— Available data —
'''

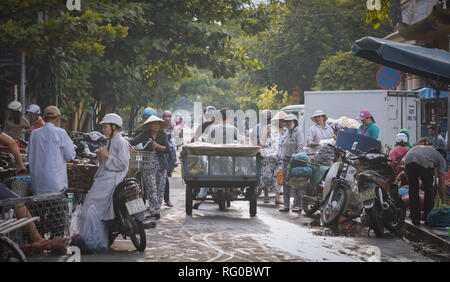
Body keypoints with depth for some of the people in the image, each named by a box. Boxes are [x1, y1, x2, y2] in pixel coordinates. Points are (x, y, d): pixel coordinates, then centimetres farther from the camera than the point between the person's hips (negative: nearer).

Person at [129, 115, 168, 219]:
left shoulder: (163, 135, 6)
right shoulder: (145, 134, 0)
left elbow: (167, 148, -1)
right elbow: (133, 142, -8)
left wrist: (158, 146, -17)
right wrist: (130, 146, -29)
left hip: (161, 165, 3)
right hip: (148, 165, -3)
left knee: (160, 188, 4)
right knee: (151, 189, -10)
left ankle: (154, 210, 14)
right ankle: (155, 211, -14)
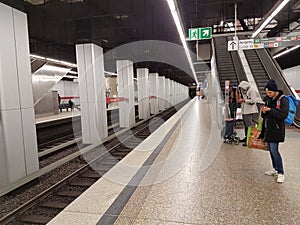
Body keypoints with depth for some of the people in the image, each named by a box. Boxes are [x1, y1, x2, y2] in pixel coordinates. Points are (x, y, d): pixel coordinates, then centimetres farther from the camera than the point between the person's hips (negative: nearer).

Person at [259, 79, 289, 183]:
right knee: (270, 149, 14)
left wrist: (270, 110, -22)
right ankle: (275, 168, 29)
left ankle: (280, 173, 3)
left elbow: (283, 115, -19)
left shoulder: (283, 100, -12)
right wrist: (264, 111, -5)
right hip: (268, 128, 8)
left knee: (274, 150, -9)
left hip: (276, 129, -7)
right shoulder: (268, 99, 11)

'''

— What you have to do —
Above are the records. Print exactly, and only, the lines from the line with "left wrist: (158, 146, -17)" to the line with "right ankle: (155, 211, -14)", both inclusive.

— Exercise result —
left wrist: (158, 146, -17)
right wrist: (130, 146, -29)
left hip: (161, 165, 3)
right hip: (148, 165, -3)
left knee: (160, 188, 4)
right knee: (151, 189, -10)
left ankle: (154, 210, 14)
right ankle: (155, 211, -14)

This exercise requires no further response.